-- Begin --

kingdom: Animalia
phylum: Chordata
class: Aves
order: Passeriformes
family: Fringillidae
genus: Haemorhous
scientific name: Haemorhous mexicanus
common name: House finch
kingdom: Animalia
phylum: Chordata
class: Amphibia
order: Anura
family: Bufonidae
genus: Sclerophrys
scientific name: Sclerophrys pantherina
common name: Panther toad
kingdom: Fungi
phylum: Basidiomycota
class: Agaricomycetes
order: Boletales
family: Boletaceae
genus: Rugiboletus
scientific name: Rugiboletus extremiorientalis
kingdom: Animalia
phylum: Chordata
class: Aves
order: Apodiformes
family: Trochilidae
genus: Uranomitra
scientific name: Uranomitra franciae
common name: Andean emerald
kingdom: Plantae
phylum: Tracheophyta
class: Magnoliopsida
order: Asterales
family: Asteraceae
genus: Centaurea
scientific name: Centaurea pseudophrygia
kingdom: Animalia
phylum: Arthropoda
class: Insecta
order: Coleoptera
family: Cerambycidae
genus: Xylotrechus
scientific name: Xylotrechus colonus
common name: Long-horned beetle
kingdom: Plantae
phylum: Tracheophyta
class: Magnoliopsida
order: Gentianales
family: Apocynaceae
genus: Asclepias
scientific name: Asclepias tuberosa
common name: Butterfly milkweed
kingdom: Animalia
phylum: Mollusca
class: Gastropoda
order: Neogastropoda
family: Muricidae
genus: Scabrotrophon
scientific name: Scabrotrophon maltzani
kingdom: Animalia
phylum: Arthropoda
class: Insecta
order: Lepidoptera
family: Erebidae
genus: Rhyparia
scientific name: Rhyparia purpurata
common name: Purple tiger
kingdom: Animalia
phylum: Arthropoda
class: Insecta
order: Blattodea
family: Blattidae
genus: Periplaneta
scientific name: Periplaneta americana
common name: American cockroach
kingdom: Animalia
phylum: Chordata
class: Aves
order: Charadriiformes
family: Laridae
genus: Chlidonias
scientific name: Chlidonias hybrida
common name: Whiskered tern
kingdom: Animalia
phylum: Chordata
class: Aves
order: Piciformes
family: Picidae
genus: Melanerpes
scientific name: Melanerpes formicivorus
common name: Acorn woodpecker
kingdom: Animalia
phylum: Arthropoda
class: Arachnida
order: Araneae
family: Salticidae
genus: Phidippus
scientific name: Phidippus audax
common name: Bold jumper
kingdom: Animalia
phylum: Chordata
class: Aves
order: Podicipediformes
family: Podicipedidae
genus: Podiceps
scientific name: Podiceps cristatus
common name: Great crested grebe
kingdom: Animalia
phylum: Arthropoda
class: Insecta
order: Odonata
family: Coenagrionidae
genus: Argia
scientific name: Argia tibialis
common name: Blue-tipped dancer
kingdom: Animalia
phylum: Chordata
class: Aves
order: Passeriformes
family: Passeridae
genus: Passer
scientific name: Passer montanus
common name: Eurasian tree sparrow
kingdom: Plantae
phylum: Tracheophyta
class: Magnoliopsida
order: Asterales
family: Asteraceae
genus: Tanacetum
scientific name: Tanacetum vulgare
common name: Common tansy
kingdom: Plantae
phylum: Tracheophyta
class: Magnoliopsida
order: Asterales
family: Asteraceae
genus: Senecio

-- End --

Retype the lines above, starting with the line that contains "family: Blattidae" and ending with the line that contains "genus: Melanerpes", keeping every word and character unchanged.

family: Blattidae
genus: Periplaneta
scientific name: Periplaneta americana
common name: American cockroach
kingdom: Animalia
phylum: Chordata
class: Aves
order: Charadriiformes
family: Laridae
genus: Chlidonias
scientific name: Chlidonias hybrida
common name: Whiskered tern
kingdom: Animalia
phylum: Chordata
class: Aves
order: Piciformes
family: Picidae
genus: Melanerpes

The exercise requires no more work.